[Opening PROVIDED INFORMATION section]
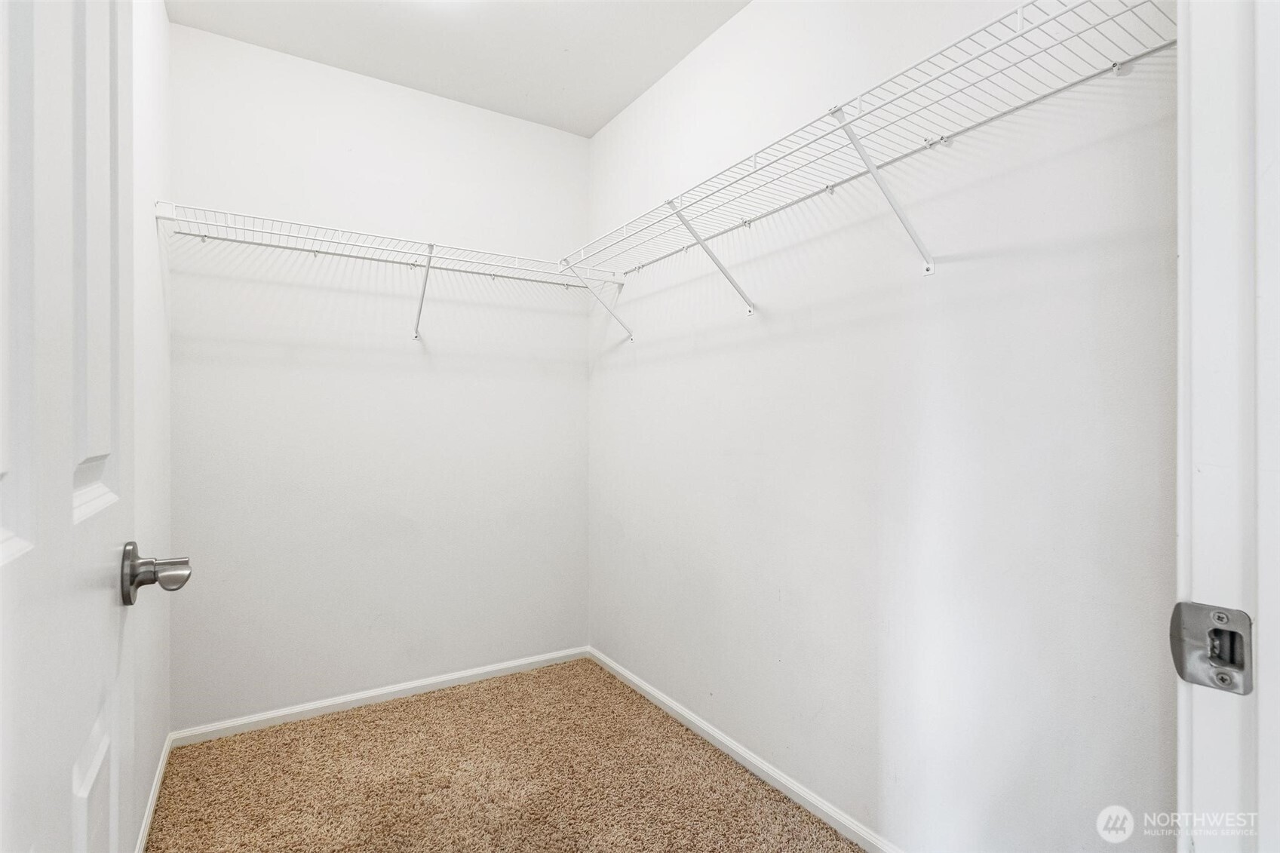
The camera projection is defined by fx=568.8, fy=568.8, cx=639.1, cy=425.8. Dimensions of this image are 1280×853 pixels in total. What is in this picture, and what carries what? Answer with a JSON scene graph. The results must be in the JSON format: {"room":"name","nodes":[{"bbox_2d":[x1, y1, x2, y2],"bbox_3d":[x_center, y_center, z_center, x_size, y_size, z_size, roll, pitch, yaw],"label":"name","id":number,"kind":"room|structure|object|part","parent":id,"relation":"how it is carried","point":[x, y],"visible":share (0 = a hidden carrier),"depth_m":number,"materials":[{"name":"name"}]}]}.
{"room":"closet","nodes":[
{"label":"closet","id":0,"kind":"room"},
{"bbox_2d":[131,0,172,852],"bbox_3d":[-1.244,-0.160,1.230,0.121,2.786,2.144,0,0,-32],"label":"left wall","id":1,"kind":"structure","parent":0,"point":[164,23],"depth_m":1.77,"materials":[{"name":"white paint"}]},
{"bbox_2d":[0,0,159,852],"bbox_3d":[-0.502,0.080,0.444,0.166,2.123,0.813,0,0,-32],"label":"door","id":2,"kind":"structure","parent":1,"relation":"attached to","point":[71,498],"depth_m":0.53,"materials":[{"name":"white paint"}]},
{"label":"panel","id":3,"kind":"part","parent":2,"relation":"part of","materials":[{"name":"white paint"}]},
{"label":"panel","id":4,"kind":"part","parent":2,"relation":"part of","materials":[{"name":"white paint"}]},
{"bbox_2d":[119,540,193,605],"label":"door knob","id":5,"kind":"object","parent":2,"relation":"attached to","point":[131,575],"visible":0.93,"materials":[{"name":"silver metal"}]},
{"bbox_2d":[134,732,173,852],"bbox_3d":[-1.203,1.184,1.268,0.013,0.068,2.183,0,0,-32],"label":"left baseboard","id":6,"kind":"structure","parent":1,"relation":"attached to","point":[156,777],"depth_m":1.78,"materials":[{"name":"white paint"}]},
{"bbox_2d":[168,22,590,731],"bbox_3d":[-1.042,-0.154,2.639,1.830,2.769,0.125,0,0,-32],"label":"back wall","id":7,"kind":"structure","parent":0,"point":[579,379],"depth_m":2.47,"materials":[{"name":"white paint"}]},
{"bbox_2d":[170,645,592,747],"bbox_3d":[-1.012,1.186,2.580,1.741,0.065,0.013,0,0,-32],"label":"back baseboard","id":8,"kind":"structure","parent":7,"relation":"attached to","point":[486,670],"depth_m":2.46,"materials":[{"name":"white paint"}]},
{"bbox_2d":[150,200,623,346],"bbox_3d":[-0.916,-0.554,2.391,1.704,0.347,0.341,0,0,-32],"label":"wire shelf","id":9,"kind":"object","parent":7,"relation":"attached to","point":[414,265],"visible":0.97,"depth_m":2.27,"materials":[{"name":"white metal"}]},
{"bbox_2d":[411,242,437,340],"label":"shelf bracket","id":10,"kind":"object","parent":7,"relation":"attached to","point":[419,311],"visible":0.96,"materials":[{"name":"white metal"}]},
{"bbox_2d":[164,0,748,136],"bbox_3d":[-0.208,-1.579,1.222,1.915,0.107,3.259,0,0,-32],"label":"ceiling","id":11,"kind":"structure","parent":0,"point":[632,95],"depth_m":2.26,"materials":[{"name":"white paint"}]},
{"bbox_2d":[143,657,863,852],"bbox_3d":[-0.243,1.245,1.282,1.923,0.060,3.171,0,0,-32],"label":"carpet floor","id":12,"kind":"structure","parent":0,"point":[279,729],"depth_m":1.93,"materials":[{"name":"carpet"}]},
{"bbox_2d":[589,0,1179,852],"bbox_3d":[0.486,-0.158,1.992,0.129,2.774,2.650,0,0,-32],"label":"right wall","id":13,"kind":"structure","parent":0,"point":[744,329],"depth_m":1.52,"materials":[{"name":"white paint"}]},
{"bbox_2d":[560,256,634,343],"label":"shelf bracket","id":14,"kind":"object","parent":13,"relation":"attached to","point":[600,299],"visible":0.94,"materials":[{"name":"white metal"}]},
{"bbox_2d":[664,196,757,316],"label":"shelf bracket","id":15,"kind":"object","parent":13,"relation":"attached to","point":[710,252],"visible":0.96,"depth_m":1.97,"materials":[{"name":"white metal"}]},
{"bbox_2d":[588,646,900,852],"bbox_3d":[0.446,1.187,1.919,0.014,0.068,2.602,0,0,-32],"label":"right baseboard","id":16,"kind":"structure","parent":13,"relation":"attached to","point":[707,737],"depth_m":1.98,"materials":[{"name":"white paint"}]},
{"bbox_2d":[559,0,1181,326],"bbox_3d":[0.379,-0.558,1.747,0.344,0.424,1.968,0,0,-32],"label":"right wire shelf","id":17,"kind":"object","parent":13,"relation":"attached to","point":[1020,33],"visible":0.96,"depth_m":1.35,"materials":[{"name":"white metal"}]},
{"bbox_2d":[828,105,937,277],"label":"shelf bracket","id":18,"kind":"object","parent":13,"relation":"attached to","point":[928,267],"visible":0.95,"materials":[{"name":"white metal"}]},
{"bbox_2d":[1172,0,1279,852],"bbox_3d":[0.242,0.071,0.289,0.950,2.218,0.152,0,0,-32],"label":"door frame","id":19,"kind":"structure","parent":13,"relation":"attached to","point":[1261,615],"depth_m":0.52,"materials":[{"name":"white paint"}]},
{"bbox_2d":[1169,601,1253,695],"bbox_3d":[0.516,0.200,0.514,0.024,0.074,0.057,0,0,-32],"label":"strike plate","id":20,"kind":"object","parent":19,"relation":"attached to","point":[1195,665],"visible":0.92,"depth_m":0.51,"materials":[{"name":"metal"}]}
]}

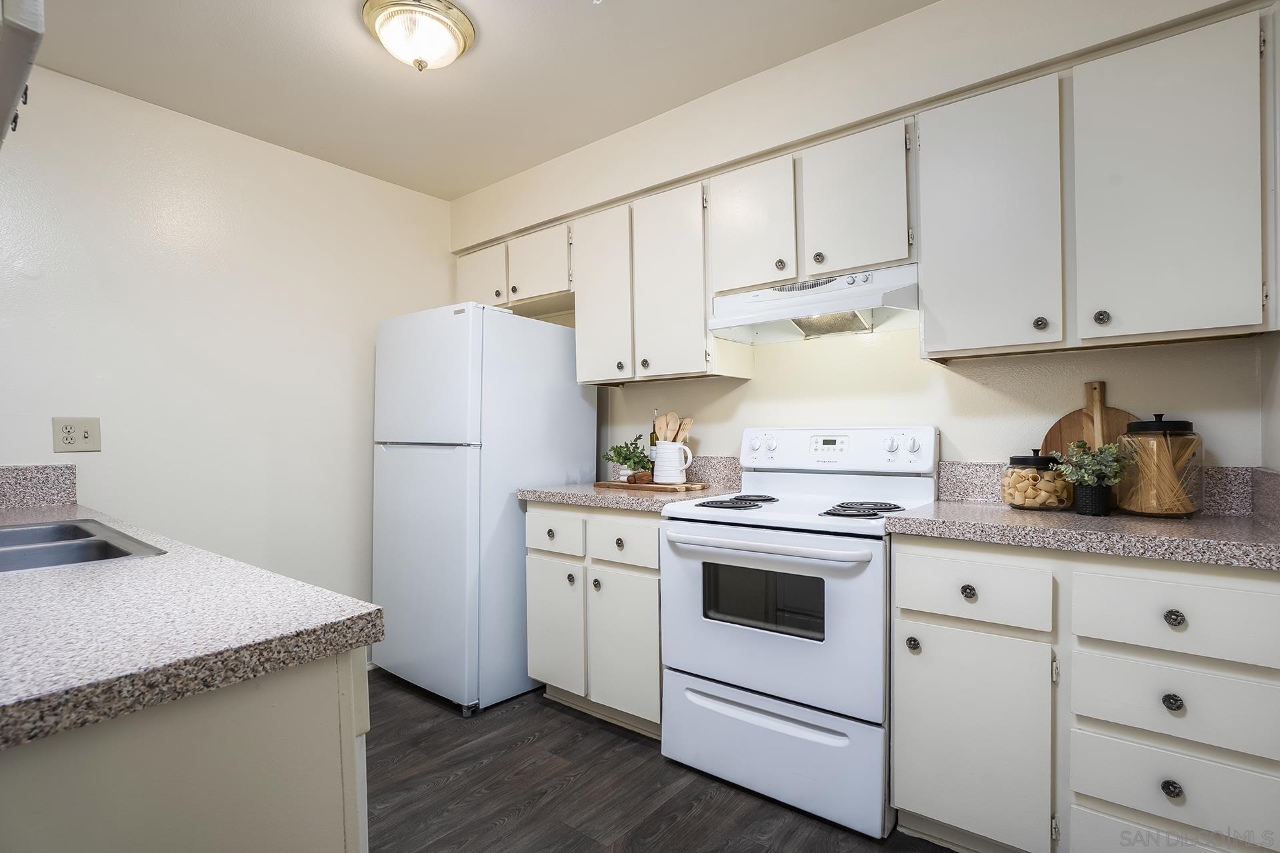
[Closing PROVIDED INFORMATION section]
**EXERCISE REQUIREMENTS**
Leaving all pictures aside, quote each record exactly.

**EXERCISE OUTPUT**
The camera projection is defined by fx=568.8, fy=568.8, cx=639.1, cy=425.8. Dimensions of this image are 1280×853 pixels in total. What is in this picture, and what carries what? Answer with a JSON scene graph. The results must be in the JSON format: {"room":"name","nodes":[{"bbox_2d":[x1, y1, x2, y2],"bbox_3d":[x_center, y_center, z_center, x_size, y_size, z_size, roll, pitch, yaw],"label":"name","id":number,"kind":"room|structure|object|part","parent":id,"relation":"how it is carried","point":[x, y],"visible":share (0 = a hidden carrier),"depth_m":number,"materials":[{"name":"name"}]}]}.
{"room":"closet","nodes":[
{"label":"closet","id":0,"kind":"room"},
{"bbox_2d":[131,0,172,852],"bbox_3d":[-1.244,-0.160,1.230,0.121,2.786,2.144,0,0,-32],"label":"left wall","id":1,"kind":"structure","parent":0,"point":[164,23],"depth_m":1.77,"materials":[{"name":"white paint"}]},
{"bbox_2d":[0,0,159,852],"bbox_3d":[-0.502,0.080,0.444,0.166,2.123,0.813,0,0,-32],"label":"door","id":2,"kind":"structure","parent":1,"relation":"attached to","point":[71,498],"depth_m":0.53,"materials":[{"name":"white paint"}]},
{"label":"panel","id":3,"kind":"part","parent":2,"relation":"part of","materials":[{"name":"white paint"}]},
{"label":"panel","id":4,"kind":"part","parent":2,"relation":"part of","materials":[{"name":"white paint"}]},
{"bbox_2d":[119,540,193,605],"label":"door knob","id":5,"kind":"object","parent":2,"relation":"attached to","point":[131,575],"visible":0.93,"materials":[{"name":"silver metal"}]},
{"bbox_2d":[134,732,173,852],"bbox_3d":[-1.203,1.184,1.268,0.013,0.068,2.183,0,0,-32],"label":"left baseboard","id":6,"kind":"structure","parent":1,"relation":"attached to","point":[156,777],"depth_m":1.78,"materials":[{"name":"white paint"}]},
{"bbox_2d":[168,22,590,731],"bbox_3d":[-1.042,-0.154,2.639,1.830,2.769,0.125,0,0,-32],"label":"back wall","id":7,"kind":"structure","parent":0,"point":[579,379],"depth_m":2.47,"materials":[{"name":"white paint"}]},
{"bbox_2d":[170,645,592,747],"bbox_3d":[-1.012,1.186,2.580,1.741,0.065,0.013,0,0,-32],"label":"back baseboard","id":8,"kind":"structure","parent":7,"relation":"attached to","point":[486,670],"depth_m":2.46,"materials":[{"name":"white paint"}]},
{"bbox_2d":[150,200,623,346],"bbox_3d":[-0.916,-0.554,2.391,1.704,0.347,0.341,0,0,-32],"label":"wire shelf","id":9,"kind":"object","parent":7,"relation":"attached to","point":[414,265],"visible":0.97,"depth_m":2.27,"materials":[{"name":"white metal"}]},
{"bbox_2d":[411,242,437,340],"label":"shelf bracket","id":10,"kind":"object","parent":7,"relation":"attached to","point":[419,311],"visible":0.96,"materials":[{"name":"white metal"}]},
{"bbox_2d":[164,0,748,136],"bbox_3d":[-0.208,-1.579,1.222,1.915,0.107,3.259,0,0,-32],"label":"ceiling","id":11,"kind":"structure","parent":0,"point":[632,95],"depth_m":2.26,"materials":[{"name":"white paint"}]},
{"bbox_2d":[143,657,863,852],"bbox_3d":[-0.243,1.245,1.282,1.923,0.060,3.171,0,0,-32],"label":"carpet floor","id":12,"kind":"structure","parent":0,"point":[279,729],"depth_m":1.93,"materials":[{"name":"carpet"}]},
{"bbox_2d":[589,0,1179,852],"bbox_3d":[0.486,-0.158,1.992,0.129,2.774,2.650,0,0,-32],"label":"right wall","id":13,"kind":"structure","parent":0,"point":[744,329],"depth_m":1.52,"materials":[{"name":"white paint"}]},
{"bbox_2d":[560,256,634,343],"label":"shelf bracket","id":14,"kind":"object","parent":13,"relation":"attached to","point":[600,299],"visible":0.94,"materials":[{"name":"white metal"}]},
{"bbox_2d":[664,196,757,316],"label":"shelf bracket","id":15,"kind":"object","parent":13,"relation":"attached to","point":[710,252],"visible":0.96,"depth_m":1.97,"materials":[{"name":"white metal"}]},
{"bbox_2d":[588,646,900,852],"bbox_3d":[0.446,1.187,1.919,0.014,0.068,2.602,0,0,-32],"label":"right baseboard","id":16,"kind":"structure","parent":13,"relation":"attached to","point":[707,737],"depth_m":1.98,"materials":[{"name":"white paint"}]},
{"bbox_2d":[559,0,1181,326],"bbox_3d":[0.379,-0.558,1.747,0.344,0.424,1.968,0,0,-32],"label":"right wire shelf","id":17,"kind":"object","parent":13,"relation":"attached to","point":[1020,33],"visible":0.96,"depth_m":1.35,"materials":[{"name":"white metal"}]},
{"bbox_2d":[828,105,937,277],"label":"shelf bracket","id":18,"kind":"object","parent":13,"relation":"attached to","point":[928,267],"visible":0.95,"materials":[{"name":"white metal"}]},
{"bbox_2d":[1172,0,1279,852],"bbox_3d":[0.242,0.071,0.289,0.950,2.218,0.152,0,0,-32],"label":"door frame","id":19,"kind":"structure","parent":13,"relation":"attached to","point":[1261,615],"depth_m":0.52,"materials":[{"name":"white paint"}]},
{"bbox_2d":[1169,601,1253,695],"bbox_3d":[0.516,0.200,0.514,0.024,0.074,0.057,0,0,-32],"label":"strike plate","id":20,"kind":"object","parent":19,"relation":"attached to","point":[1195,665],"visible":0.92,"depth_m":0.51,"materials":[{"name":"metal"}]}
]}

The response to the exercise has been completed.